Count the lines in the items below that contain the string "Audio", and give only that number.
▼▼▼
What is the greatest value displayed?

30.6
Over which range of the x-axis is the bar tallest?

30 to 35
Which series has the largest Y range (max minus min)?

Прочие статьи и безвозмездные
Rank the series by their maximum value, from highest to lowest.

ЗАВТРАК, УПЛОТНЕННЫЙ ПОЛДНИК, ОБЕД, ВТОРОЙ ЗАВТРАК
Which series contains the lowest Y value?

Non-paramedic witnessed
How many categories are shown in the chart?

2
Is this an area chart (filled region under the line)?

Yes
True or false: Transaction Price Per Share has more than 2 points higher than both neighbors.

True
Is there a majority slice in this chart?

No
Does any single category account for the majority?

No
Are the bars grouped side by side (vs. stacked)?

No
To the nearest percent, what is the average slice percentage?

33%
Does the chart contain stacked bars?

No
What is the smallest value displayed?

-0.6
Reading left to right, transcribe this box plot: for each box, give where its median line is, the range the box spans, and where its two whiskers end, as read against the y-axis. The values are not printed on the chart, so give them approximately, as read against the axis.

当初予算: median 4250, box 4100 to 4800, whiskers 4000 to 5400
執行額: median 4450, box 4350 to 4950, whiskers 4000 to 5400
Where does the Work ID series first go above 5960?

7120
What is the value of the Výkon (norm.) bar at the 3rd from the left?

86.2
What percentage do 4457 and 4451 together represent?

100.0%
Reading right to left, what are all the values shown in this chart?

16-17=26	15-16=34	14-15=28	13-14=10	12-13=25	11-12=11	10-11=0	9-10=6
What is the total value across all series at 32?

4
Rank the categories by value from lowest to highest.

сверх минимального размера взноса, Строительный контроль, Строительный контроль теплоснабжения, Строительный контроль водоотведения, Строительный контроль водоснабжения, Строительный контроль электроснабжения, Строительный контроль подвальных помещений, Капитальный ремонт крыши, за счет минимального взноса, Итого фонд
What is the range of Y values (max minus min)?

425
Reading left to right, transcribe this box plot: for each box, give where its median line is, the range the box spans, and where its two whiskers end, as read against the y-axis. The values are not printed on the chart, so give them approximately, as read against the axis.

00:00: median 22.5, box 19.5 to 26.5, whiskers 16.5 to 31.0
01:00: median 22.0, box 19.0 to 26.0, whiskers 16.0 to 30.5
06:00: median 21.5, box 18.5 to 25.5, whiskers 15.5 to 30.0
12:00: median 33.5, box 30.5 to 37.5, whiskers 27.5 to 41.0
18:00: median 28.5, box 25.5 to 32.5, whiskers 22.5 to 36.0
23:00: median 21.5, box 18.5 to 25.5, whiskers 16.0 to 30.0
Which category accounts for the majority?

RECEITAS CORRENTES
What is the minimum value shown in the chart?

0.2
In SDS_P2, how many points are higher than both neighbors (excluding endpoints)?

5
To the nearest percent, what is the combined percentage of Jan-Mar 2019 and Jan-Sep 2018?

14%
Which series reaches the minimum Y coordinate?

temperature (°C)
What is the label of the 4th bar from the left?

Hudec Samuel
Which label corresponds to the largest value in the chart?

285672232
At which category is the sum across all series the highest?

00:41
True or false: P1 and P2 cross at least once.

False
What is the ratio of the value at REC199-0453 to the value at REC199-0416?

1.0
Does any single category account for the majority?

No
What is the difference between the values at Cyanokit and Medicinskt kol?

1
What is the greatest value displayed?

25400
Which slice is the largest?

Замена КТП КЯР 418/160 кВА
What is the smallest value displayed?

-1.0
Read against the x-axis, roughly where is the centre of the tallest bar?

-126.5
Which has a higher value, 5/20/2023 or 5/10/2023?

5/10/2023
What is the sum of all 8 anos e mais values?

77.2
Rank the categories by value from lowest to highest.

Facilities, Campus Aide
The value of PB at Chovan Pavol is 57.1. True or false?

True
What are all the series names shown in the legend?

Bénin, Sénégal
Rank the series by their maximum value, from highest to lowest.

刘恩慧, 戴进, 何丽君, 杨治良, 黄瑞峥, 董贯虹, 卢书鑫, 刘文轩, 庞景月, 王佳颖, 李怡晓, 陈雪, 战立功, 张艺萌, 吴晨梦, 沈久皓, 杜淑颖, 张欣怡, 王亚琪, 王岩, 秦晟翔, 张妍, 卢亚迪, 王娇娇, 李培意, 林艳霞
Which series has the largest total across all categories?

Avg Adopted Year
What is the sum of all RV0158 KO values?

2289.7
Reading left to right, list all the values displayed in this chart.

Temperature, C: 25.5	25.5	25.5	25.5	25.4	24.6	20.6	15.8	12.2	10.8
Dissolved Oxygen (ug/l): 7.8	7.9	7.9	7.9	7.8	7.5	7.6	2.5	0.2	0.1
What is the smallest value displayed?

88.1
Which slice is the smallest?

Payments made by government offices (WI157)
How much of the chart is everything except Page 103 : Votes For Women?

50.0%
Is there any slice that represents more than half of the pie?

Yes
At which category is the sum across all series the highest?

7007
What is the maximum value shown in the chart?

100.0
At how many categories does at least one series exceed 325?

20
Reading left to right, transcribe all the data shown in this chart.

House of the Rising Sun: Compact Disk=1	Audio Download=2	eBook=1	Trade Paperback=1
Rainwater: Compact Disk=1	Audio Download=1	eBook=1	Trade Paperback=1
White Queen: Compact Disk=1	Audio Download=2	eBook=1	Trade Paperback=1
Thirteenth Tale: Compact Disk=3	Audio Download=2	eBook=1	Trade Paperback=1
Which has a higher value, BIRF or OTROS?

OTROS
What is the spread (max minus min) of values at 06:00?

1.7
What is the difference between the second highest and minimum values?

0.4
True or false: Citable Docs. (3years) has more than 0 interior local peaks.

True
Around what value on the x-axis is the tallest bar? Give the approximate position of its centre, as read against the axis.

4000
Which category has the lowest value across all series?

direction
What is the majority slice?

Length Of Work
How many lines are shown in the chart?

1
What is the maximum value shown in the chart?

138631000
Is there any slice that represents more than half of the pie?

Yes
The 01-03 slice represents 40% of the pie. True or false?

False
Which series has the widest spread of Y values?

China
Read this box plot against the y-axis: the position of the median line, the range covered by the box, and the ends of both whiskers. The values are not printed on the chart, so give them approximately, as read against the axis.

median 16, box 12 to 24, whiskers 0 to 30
▲▲▲
EXERCISE OUTPUT - 4